Saint Brendan the Navigator, commemorated on the 16th of May, was an Irish priest and monk who lived in the late 400’s and early 500’s. He was well educated by the early monastic missionaries on the island, and traveled across the British Isles founding more monasteries from which the evangelistic mission would continue to spread.
(It is frequently assumed that monasteries are static places of contemplation where nobody comes in or out, everyone is silent, and there’s no impact on the world. While some monastic institutions are indeed places of silence, devoted entirely to prayer, there was in fact a major movement of monastic communities that inspired locals to come and see, participate, learn the Scriptures and the liturgy, and send out new clergymen, missionaries, and monastics to continue the project elsewhere.
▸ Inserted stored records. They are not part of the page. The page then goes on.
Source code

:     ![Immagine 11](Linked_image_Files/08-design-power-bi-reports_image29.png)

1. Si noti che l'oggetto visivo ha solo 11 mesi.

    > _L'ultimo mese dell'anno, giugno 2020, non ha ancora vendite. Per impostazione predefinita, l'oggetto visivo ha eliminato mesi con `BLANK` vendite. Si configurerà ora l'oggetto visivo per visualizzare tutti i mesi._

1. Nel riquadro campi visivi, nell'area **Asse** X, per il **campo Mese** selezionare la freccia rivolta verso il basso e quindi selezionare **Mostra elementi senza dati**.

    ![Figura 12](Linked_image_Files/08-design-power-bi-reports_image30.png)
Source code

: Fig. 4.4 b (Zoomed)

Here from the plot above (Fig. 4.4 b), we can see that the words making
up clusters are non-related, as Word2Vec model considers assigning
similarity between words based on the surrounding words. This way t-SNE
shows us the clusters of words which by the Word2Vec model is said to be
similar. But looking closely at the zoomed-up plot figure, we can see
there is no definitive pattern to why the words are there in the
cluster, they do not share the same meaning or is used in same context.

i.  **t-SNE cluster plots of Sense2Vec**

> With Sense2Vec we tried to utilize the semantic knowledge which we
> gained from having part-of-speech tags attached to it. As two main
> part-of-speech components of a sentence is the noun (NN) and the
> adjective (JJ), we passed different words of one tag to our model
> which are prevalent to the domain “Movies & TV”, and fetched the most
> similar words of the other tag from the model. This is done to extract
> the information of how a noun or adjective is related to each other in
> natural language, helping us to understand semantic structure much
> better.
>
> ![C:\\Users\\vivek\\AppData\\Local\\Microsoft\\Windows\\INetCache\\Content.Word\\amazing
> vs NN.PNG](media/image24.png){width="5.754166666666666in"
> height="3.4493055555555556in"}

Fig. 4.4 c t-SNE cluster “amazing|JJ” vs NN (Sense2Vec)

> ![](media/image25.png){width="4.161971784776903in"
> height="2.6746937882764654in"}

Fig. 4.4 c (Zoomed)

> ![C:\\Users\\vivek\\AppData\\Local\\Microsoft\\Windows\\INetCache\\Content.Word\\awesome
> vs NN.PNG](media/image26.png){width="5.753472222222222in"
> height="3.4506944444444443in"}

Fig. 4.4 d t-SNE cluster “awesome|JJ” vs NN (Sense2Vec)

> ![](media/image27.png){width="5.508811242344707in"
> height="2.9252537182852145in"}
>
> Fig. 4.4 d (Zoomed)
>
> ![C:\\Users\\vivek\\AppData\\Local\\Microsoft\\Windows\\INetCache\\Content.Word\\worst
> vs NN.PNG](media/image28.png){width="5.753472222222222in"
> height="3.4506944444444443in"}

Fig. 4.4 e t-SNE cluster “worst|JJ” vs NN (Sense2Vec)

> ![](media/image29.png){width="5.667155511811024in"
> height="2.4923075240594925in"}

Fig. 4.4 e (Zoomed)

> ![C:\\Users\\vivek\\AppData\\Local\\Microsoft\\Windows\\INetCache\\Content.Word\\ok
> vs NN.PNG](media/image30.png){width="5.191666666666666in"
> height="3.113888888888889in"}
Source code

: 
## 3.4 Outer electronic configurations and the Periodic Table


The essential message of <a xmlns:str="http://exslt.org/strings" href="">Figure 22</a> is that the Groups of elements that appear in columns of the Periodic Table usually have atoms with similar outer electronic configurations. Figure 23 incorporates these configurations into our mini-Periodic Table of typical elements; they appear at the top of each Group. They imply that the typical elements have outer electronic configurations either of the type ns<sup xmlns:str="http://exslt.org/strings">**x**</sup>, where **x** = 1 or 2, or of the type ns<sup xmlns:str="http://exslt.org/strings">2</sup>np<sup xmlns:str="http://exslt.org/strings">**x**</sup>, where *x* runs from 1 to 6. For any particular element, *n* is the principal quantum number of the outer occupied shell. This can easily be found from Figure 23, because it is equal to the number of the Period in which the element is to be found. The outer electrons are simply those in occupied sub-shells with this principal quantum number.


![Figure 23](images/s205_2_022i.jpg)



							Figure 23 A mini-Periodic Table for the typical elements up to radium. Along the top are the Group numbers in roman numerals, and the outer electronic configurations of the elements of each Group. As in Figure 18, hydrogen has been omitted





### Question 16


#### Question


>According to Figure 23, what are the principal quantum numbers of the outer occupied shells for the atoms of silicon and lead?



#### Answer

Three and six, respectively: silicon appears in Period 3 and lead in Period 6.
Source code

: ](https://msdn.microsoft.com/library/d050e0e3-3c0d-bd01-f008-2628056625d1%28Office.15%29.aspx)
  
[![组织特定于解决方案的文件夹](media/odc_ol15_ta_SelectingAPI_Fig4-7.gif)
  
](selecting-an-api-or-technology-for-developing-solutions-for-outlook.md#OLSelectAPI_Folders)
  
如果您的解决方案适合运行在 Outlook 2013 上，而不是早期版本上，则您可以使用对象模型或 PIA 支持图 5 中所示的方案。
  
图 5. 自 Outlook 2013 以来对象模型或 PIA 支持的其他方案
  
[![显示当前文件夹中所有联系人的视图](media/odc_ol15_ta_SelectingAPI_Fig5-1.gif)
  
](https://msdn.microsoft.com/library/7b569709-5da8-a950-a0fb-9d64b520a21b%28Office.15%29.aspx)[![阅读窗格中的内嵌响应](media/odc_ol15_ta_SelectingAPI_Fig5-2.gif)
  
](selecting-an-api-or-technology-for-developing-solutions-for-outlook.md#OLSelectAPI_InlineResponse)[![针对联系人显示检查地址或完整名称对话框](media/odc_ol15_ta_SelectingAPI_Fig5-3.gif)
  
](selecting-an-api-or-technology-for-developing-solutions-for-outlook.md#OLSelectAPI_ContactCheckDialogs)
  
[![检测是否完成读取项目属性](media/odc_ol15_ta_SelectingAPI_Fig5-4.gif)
For the British Isles and much of Northern Europe, the Gospel was most effectively spread by the foundation of monasteries and the growth of villages around them!)
What makes Brendan stand out from the rather large collection of evangelistic priest-monks is a document about him, The Voyage of Saint Brendan the Abbot. In this story, Brendan is inspired by the story of another monk and sails West in search of “The Island of the Blessed,” perhaps the lost Garden of Eden. A sea monster is encountered along the way, and new lands are discovered across the ocean.
A great deal of ink has been spilled over the nature of this story. Is it pure legend and myth? Is it a religious allegory, using familiar nautical language to speak of the challenges of the Christian life? Is it based on a true story of early Celtic monks discovering North America?
Saint Brendan enthusiasts have built currachs, the sort of boats used there and then, and traveled to North America. They argue that the travel details recorded by Brendan’s Voyage proved useful for Christopher Columbus’ own journeys across the Atlantic a thousand years later. It is a point of pride, for some, to claim that Irish Celts were the first Europeans to reach the New World, a millennium before Columbus and 500 years before the Vikings.
In lieu of hard evidence, it may be reckless to assume Brendan’s success on that front. What we can appreciate, however, is the voyaging spirit of early saints like him. They sailed the treacherous seas, literal and spiritual, in pursuit of the better life, for the glory of God, and for the spreading of the Gospel.